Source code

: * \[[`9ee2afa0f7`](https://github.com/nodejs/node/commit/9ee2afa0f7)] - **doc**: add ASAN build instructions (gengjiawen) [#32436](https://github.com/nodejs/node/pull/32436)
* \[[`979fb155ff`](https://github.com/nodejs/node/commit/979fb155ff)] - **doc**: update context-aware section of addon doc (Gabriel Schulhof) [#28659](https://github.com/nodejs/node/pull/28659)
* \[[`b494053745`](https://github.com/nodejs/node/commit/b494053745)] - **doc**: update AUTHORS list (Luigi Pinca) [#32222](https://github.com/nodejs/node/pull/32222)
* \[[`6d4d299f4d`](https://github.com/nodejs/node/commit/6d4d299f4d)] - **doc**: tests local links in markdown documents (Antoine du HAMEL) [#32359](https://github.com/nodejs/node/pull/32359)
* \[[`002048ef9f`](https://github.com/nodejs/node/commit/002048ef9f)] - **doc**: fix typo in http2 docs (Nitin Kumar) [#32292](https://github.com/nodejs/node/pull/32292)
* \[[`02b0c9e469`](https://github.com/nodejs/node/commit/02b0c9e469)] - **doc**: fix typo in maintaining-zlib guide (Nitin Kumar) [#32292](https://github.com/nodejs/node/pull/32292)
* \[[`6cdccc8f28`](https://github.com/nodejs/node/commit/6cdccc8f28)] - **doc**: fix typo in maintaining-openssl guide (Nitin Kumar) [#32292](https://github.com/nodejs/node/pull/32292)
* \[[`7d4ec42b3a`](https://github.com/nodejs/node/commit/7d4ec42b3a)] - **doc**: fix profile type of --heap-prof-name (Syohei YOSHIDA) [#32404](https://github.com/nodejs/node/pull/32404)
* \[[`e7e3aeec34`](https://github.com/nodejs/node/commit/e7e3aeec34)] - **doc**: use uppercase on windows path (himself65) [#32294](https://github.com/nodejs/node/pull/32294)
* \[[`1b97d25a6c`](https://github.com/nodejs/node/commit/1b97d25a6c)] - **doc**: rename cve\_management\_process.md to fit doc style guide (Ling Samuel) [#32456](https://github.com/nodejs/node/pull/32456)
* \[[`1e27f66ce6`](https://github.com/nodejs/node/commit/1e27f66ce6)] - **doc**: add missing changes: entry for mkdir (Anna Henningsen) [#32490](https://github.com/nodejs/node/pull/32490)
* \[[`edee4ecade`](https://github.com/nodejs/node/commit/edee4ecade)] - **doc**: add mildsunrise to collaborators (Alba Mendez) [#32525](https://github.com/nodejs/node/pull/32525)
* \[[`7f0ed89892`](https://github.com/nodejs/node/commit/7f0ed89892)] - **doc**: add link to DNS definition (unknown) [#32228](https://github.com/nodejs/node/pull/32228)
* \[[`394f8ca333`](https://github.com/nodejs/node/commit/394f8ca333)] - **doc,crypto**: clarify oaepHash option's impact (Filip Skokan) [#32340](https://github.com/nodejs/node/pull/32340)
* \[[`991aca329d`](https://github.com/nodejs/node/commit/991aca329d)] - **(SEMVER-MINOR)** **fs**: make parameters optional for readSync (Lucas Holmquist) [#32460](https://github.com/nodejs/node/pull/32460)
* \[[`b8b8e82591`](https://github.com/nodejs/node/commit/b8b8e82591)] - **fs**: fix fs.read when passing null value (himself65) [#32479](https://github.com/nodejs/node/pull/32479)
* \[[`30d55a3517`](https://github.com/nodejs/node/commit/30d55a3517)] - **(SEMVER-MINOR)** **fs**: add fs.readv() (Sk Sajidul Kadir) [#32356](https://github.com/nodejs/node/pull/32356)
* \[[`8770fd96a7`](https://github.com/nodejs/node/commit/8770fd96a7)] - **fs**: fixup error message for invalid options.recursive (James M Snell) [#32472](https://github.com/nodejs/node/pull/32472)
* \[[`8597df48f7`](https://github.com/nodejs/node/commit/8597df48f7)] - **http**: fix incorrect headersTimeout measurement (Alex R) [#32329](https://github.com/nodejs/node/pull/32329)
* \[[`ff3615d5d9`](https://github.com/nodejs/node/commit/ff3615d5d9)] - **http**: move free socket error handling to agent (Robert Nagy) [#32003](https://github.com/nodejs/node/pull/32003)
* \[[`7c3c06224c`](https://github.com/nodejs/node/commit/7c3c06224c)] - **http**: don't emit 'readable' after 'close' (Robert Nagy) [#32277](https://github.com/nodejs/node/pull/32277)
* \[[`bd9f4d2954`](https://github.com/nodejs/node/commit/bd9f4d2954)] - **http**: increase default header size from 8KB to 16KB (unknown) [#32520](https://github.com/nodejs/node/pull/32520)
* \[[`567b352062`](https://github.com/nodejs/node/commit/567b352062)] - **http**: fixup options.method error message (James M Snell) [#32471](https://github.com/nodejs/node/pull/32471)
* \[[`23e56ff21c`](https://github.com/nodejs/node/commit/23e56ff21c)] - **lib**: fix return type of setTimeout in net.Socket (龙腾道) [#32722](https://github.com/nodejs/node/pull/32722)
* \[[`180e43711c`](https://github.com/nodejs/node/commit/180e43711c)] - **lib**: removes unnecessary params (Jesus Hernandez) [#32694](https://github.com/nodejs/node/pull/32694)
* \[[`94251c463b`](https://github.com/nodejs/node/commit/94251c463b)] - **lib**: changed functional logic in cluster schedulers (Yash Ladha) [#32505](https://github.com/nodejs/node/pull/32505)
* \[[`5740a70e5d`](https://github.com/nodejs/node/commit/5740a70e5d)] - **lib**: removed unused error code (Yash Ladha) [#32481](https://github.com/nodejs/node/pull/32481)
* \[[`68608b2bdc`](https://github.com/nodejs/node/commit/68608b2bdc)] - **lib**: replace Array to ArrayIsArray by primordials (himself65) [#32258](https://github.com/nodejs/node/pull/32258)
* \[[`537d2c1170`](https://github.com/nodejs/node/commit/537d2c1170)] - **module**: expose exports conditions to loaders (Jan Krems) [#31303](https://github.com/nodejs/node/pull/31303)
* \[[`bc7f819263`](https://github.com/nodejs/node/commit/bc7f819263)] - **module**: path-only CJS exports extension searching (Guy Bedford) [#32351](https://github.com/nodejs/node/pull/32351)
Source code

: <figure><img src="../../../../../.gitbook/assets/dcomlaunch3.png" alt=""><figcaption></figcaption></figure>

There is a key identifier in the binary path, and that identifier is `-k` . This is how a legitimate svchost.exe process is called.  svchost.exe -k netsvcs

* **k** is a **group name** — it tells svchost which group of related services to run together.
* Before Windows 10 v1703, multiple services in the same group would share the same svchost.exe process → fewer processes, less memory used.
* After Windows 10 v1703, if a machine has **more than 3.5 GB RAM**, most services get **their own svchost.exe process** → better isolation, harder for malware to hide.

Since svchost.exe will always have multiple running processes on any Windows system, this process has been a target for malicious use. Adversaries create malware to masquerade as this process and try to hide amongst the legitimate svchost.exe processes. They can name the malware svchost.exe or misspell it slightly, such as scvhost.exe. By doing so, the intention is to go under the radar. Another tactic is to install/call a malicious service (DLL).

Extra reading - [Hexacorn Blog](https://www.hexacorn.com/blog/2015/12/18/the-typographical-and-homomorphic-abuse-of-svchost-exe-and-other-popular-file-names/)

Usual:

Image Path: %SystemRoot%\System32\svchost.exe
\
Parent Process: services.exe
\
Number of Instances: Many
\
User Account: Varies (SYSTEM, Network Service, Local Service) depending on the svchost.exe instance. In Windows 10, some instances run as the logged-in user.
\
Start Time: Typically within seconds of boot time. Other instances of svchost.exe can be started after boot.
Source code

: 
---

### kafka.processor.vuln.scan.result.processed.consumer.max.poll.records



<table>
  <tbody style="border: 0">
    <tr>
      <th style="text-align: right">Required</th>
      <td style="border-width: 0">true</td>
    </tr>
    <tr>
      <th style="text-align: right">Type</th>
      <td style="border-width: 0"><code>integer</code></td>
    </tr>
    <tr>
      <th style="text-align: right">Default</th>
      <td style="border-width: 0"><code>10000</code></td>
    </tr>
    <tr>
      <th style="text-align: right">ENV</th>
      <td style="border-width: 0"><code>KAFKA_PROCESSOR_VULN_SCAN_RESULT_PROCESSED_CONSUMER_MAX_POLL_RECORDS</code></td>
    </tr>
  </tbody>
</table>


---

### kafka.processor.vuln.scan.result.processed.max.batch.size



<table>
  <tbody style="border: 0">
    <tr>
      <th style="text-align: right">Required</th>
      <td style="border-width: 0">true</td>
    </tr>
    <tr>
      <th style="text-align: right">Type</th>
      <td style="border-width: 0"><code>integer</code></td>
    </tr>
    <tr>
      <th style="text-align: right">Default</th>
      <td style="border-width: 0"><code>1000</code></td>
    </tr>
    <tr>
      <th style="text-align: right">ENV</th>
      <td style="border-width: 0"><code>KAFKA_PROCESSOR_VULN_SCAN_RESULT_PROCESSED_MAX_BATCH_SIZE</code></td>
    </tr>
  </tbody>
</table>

§ §

Copy out each line of the material above that holds the word "hide".

* After Windows 10 v1703, if a machine has **more than 3.5 GB RAM**, most services get **their own svchost.exe process** → better isolation, harder for malware to hide.
Since svchost.exe will always have multiple running processes on any Windows system, this process has been a target for malicious use. Adversaries create malware to masquerade as this process and try to hide amongst the legitimate svchost.exe processes. They can name the malware svchost.exe or misspell it slightly, such as scvhost.exe. By doing so, the intention is to go under the radar. Another tactic is to install/call a malicious service (DLL).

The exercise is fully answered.